— Text section —
•••••

The other employee who signed the letter, and who was not, at least at the time of trial, discharged, was Leonard Embry. He testified on rebuttal in part as follows:
"Q. * * * did Mr. Grantham talk to you about whether you had written a letter to the Wage-Hour Division? A. Yes, sir.
"Q. What did he ask you, Leonard? A. He asked me did I have anything to do with it.
"Q. What did you tell him? A. I told him I didn't.
"Q. What did he say? A. He said if I did I could leave then."
The resolution of conflicting testimony is of course the obligation of the trial Court, and it is not within the competence of this Court to overturn that resolution unless it is clearly erroneous. Rule 52(a) of the Federal Rules of Civil Procedure, 28 U.S.C.A.; Aetna Life Insurance Co. v. Kepler, 8 Cir., 116 F.2d 1.
The trial Court found that "the testimony does not disclose that his [Cole's] discharge in any way related to the letter * * * and that he was not in anywise discriminated against nor did his discharge occur because of the letter." [170 F. Supp. 189, 193.]
We hold that this finding was clearly erroneous. Disregarding in its entirety the testimony of Cole, McCain, and Embry, the testimony of defendant's store manager, Grantham, reveals that he called Cole into his office specifically to ask if he had complained to the Wage-Hour authorities, and his directness of purpose was unequivocal. "The morning I fired M. C., I did not know exactly whether or not he had talked to the Wage-Hour people or not. I had heard it rumored. I asked M. C. point blank if he had done so * * *." Moreover, Grantham admitted he had not intended to discharge Cole on that day for any other reason and there is no testimony whatever in the record that his conversation at that time included any discussion of what were claimed at the trial to be Cole's shortcomings, nor did Grantham, at the time of firing Cole, ascribe any such reasons for his discharge. Plainly, all that had occurred was that Grantham had just learned of Cole's complaint to the Wage & Hour authorities. Whether this fact alone motivated Grantham at that time or whether it was, as defendant's counsel suggested, the straw that broke the camel's back, the unavoidable inference is that Grantham's action was prompted by knowledge of Cole's complaint. Since these facts unambiguously and admittedly show that Cole would not have been discharged at that particular time but for his admission of authorship of the letter of complaint, this evidence, per se, established a violation of the plain terms of § 15(a) (3), which makes it unlawful "to discharge or in any other manner discriminate against an employee because such employee has filed any complaint."

•••••

— Given information —

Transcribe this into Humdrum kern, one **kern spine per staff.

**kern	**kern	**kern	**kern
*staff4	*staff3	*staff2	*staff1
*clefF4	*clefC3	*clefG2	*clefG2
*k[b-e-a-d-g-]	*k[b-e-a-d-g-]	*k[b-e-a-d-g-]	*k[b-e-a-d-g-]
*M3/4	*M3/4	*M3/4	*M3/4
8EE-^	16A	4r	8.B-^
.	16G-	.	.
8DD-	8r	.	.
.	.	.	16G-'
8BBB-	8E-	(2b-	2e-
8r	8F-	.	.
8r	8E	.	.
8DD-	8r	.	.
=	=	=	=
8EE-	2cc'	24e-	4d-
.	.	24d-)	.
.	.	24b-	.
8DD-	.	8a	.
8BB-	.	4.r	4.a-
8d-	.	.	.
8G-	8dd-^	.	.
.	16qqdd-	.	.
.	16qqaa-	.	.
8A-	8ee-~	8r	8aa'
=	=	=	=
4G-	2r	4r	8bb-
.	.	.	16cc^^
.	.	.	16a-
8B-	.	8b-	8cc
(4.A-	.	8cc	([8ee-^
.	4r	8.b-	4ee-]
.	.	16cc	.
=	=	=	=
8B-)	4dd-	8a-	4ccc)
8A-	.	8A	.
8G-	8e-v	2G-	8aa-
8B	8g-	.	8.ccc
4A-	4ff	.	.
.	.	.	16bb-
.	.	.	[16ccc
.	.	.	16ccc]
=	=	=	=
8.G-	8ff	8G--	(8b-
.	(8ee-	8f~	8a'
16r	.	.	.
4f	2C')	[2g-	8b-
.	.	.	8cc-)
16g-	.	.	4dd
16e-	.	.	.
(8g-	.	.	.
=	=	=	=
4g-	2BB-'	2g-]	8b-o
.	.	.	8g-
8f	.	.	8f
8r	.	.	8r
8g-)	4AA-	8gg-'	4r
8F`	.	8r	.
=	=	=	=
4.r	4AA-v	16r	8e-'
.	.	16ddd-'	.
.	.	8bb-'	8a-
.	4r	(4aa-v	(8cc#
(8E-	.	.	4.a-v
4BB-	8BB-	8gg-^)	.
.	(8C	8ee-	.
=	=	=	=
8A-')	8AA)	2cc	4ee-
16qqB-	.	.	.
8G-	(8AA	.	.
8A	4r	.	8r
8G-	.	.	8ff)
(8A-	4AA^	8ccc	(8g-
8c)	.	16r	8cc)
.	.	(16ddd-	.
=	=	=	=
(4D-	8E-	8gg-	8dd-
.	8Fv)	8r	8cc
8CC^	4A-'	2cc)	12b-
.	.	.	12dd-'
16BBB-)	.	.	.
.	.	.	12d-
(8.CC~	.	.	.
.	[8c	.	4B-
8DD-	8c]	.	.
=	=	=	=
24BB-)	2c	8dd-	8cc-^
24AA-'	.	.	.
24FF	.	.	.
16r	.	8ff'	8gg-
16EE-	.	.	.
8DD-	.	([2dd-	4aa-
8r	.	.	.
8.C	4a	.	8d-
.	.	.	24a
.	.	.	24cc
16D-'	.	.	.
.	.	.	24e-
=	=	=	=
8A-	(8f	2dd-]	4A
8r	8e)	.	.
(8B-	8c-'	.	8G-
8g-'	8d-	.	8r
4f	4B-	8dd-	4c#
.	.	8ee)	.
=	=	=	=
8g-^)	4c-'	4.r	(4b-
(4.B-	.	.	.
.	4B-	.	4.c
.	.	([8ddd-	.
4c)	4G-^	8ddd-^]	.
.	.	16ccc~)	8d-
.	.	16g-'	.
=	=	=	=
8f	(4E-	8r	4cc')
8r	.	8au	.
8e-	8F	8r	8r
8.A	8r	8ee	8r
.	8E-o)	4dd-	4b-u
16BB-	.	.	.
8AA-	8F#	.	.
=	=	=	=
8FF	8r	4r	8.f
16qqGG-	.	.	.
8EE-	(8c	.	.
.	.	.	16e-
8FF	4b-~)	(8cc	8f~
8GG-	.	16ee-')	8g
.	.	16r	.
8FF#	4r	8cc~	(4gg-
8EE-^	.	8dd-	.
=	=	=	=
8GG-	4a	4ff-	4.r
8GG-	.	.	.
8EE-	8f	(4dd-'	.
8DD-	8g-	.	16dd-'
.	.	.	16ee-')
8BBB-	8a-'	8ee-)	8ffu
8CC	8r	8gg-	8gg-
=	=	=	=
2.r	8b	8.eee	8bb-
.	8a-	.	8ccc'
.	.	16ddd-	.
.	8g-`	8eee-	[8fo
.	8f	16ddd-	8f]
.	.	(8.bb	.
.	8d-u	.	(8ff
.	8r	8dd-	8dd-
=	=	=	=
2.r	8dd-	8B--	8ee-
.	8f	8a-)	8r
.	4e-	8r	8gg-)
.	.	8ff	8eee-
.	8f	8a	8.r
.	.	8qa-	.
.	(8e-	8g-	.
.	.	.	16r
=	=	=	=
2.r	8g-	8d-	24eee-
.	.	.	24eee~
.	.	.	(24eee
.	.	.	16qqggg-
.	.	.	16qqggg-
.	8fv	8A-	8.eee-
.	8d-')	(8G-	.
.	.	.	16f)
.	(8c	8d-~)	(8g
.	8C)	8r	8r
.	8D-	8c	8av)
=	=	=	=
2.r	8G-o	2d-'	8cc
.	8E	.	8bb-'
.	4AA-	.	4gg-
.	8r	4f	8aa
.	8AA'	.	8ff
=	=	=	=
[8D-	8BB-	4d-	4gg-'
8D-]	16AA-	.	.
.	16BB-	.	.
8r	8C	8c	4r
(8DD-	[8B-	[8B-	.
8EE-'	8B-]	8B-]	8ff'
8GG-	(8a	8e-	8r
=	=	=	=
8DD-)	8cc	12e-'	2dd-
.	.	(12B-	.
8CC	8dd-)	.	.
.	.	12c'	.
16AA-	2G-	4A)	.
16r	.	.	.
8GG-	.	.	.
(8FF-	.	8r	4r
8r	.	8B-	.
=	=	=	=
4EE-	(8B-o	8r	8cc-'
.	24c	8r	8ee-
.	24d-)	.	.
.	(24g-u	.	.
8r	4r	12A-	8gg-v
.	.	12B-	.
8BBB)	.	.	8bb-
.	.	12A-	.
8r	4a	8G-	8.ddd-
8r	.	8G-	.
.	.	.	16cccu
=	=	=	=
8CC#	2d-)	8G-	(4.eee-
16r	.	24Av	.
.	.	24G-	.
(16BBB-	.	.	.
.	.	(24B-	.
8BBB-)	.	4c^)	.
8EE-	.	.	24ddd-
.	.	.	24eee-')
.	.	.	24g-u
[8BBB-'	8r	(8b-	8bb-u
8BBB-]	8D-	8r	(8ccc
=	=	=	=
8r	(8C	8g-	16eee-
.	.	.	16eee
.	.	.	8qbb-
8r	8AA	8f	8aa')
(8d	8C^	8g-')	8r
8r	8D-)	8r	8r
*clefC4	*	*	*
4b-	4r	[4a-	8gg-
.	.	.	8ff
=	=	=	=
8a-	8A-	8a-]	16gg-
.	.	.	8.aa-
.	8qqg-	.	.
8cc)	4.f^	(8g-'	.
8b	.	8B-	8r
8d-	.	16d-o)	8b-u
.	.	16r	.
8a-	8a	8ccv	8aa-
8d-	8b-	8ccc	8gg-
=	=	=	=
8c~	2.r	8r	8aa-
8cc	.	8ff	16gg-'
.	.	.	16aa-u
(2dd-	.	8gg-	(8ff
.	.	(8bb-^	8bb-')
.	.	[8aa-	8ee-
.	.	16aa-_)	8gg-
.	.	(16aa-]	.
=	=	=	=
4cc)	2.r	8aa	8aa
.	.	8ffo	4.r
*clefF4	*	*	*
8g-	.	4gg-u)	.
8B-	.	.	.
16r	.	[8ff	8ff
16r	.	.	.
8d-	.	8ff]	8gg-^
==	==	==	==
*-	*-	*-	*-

•••••

— What you will do —
Swap "Leonard" for "Len" and write out everything in the court opinion excerpt from "The other employee" down to "him I didn't.". Nothing in the rows is required for this work.

— Response for this exercise —
The other employee who signed the letter, and who was not, at least at the time of trial, discharged, was Len Embry. He testified on rebuttal in part as follows:
"Q. * * * did Mr. Grantham talk to you about whether you had written a letter to the Wage-Hour Division? A. Yes, sir.
"Q. What did he ask you, Len? A. He asked me did I have anything to do with it.
"Q. What did you tell him? A. I told him I didn't.